(Task) Pictures aside, return every line below exactly as written.

(Dataset records)
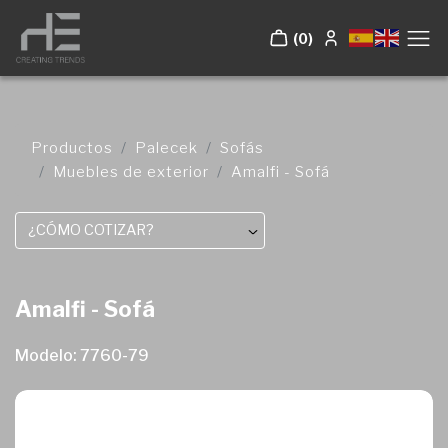
(0)
Productos
Palecek
Sofás
Muebles de exterior
Amalfi - Sofá
¿CÓMO COTIZAR?
Amalfi - Sofá
Modelo: 7760-79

(Finished task)
(0)
Productos
Palecek
Sofás
Muebles de exterior
Amalfi - Sofá
¿CÓMO COTIZAR?
Amalfi - Sofá
Modelo: 7760-79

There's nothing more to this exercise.